Obj. ID: 44766
Memorials Holocaust Monument to Nakhman Oleinik in the Jewish Cemetery in Lenin, Belarus, 1992
To the main object: Jewish Cemetery in Lenin, Belarus
Memorial name
No official name.
Who is Commemorated?
Nakhman Oleynik, the first Jew murdered in Lenin in July 1941.
Description
The monument to Nakhman Oleynik is erected at the Jewish cemetery in Lenin, on Yevreiskaia Street.
It has the form of a concrete stele standing on a two-step base. At the upper part of the monument, there is a memorial plaque with a Russian inscription an the Soviet five-pointed star.
Inscription
In Russian:
Июль 1941г.
Под пытками
фашистских головорезов
непокоренным погиб
Олейник
Нахман Вольфович
1886г.
Translation: July 1941 / Nakhman Volfovich Oleynik died unbroken under the torture of the Fascist thugs. / 1886.
Commissioned by
The victim's relatives.
sub-set tree:
Lenin was occupied by German troops on July 18, 1941 [Yad Vashem: The Untold Stories]. In May 1942, a closed ghetto was created on a street in the village. Jews from surrounding villages were also interned there. When the ghetto was liquidated on August 14, 1942, 750 Jews escaped to the woods in one of the first uprisings of the war. The rest were taken to trenches that had been dug in the field on the Ogarkov property and executed by Germans assisted by local police. According to witnesses interviewed by Yahad, skilled workers were kept alive and separated in a house outside of the ghetto. They were later liberated by the Partisans [The Map of Holocaust by Bullets: Yahad-In Unum].
The commemoration begun in 1970s. Today there are three memorials at the former murder site on the hill in the direction of the village of Steblovichi, which currently lies on the northwestern outskirts of Lenin. One of them (erected in 1973) was replaced with a sculpture of the Mourning Mother in 1989. On August 14, 1992, a number of obelisks, including the present one, were unveiled at the Lenin Jewish cemetery. These obelisks were financed by donations, apparently from family members of the victims residing in various countries.

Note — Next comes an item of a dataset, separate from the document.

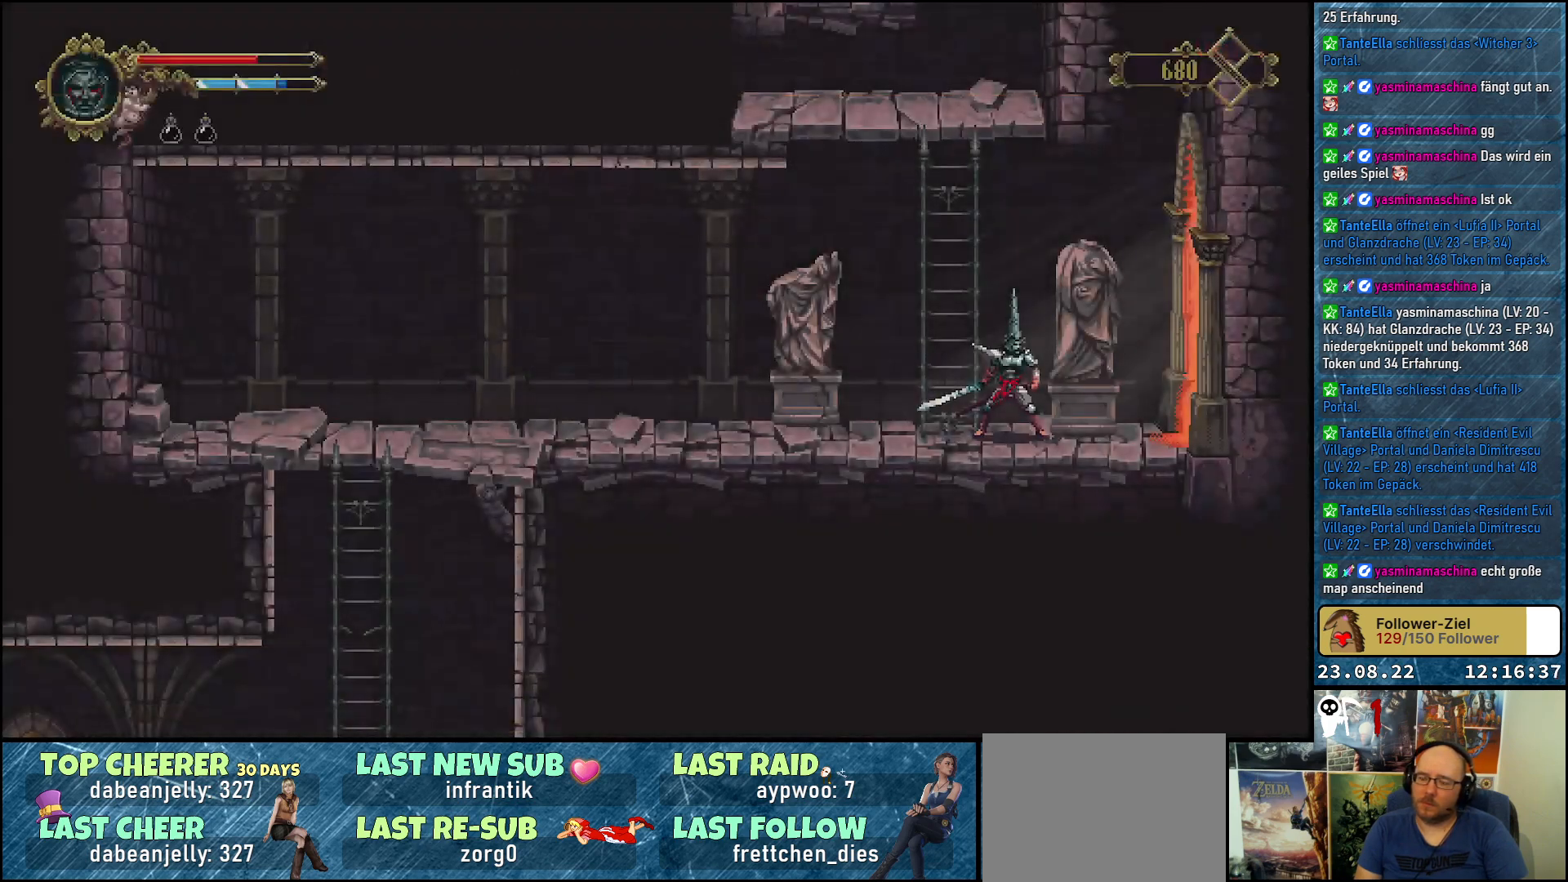
{"buttons": ["DPAD_RIGHT"], "left_stick": "center", "right_stick": "center", "events": [[333, "DPAD_RIGHT", "down"]]}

While the monument under discussion is dedicated to Nakhman Oleynik (the first Jewish victim of Lenin, who was murdered in July 1941), the others commemorate the eight Jewish young Komsomol members who were murdered shortly after the beginning of the occupation; the members of the Gorodetskiy and Flat families, who were murdered in November 1941; and the Jewish insurgents of Hantsavičy (Gantsevichi) labor camp, the partisans and Itshak Issers, who was murdered after the liquidation of the ghetto [Yad Vashem: The Untold Story].